=== GIVEN ENTRIES ===

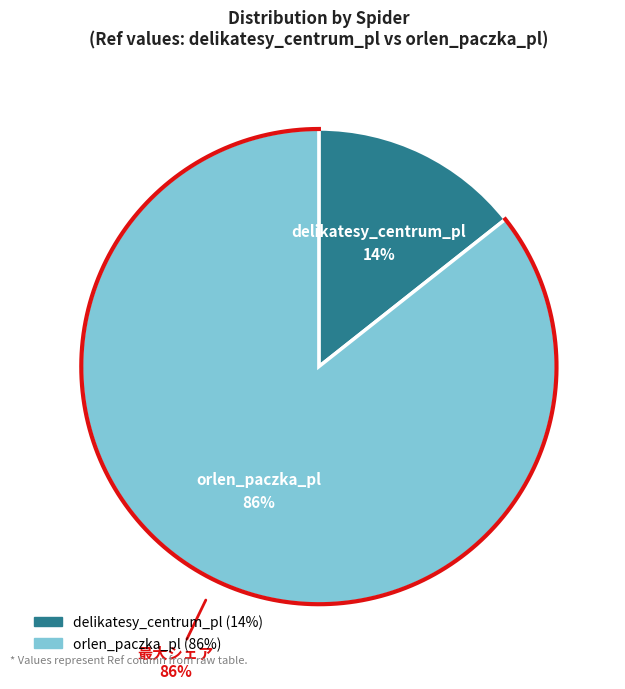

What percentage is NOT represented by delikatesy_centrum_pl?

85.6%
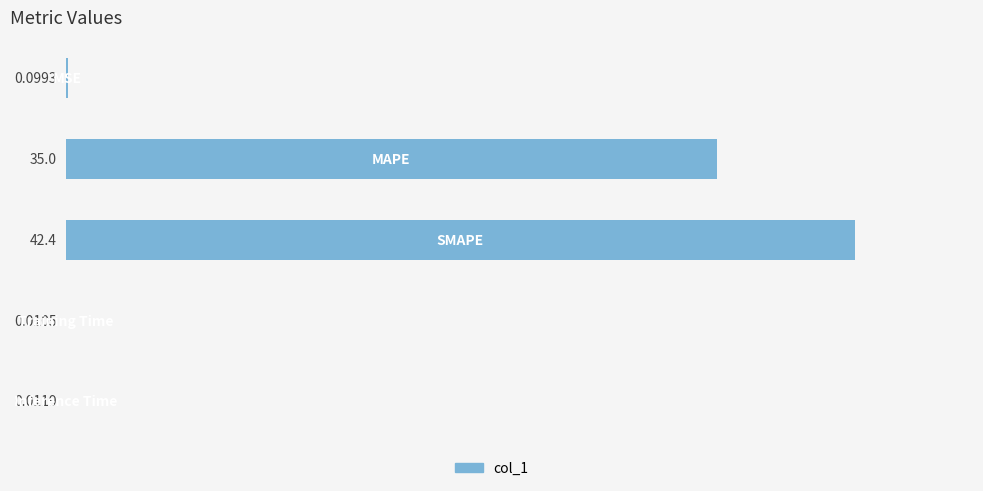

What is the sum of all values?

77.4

===
=== GIVEN ENTRIES ===

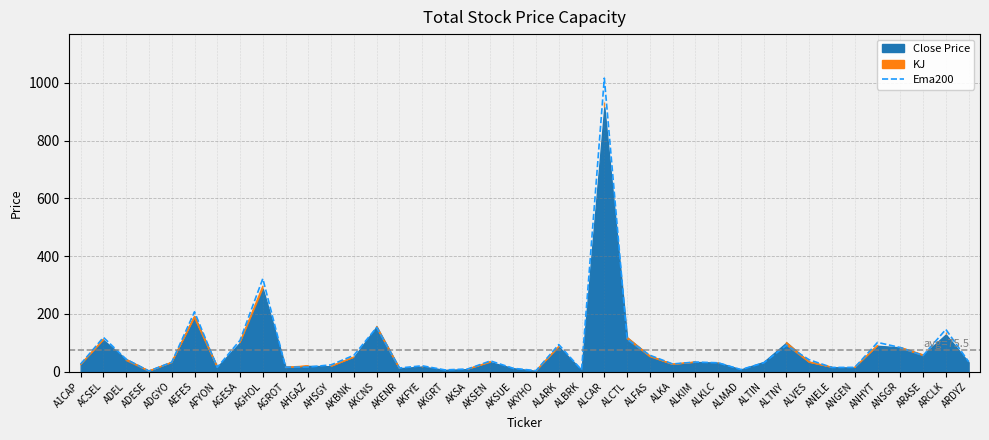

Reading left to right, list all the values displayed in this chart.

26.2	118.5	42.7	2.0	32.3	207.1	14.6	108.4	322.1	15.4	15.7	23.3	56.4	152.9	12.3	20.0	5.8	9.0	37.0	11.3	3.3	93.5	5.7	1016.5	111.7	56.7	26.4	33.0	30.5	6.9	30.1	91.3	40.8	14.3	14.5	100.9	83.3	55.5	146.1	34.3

===

TASK GOAL - Gather every line above that contains the string "What" and copy each one in full.

RESPONSE TO THIS TASK -
What percentage is NOT represented by delikatesy_centrum_pl?
What is the sum of all values?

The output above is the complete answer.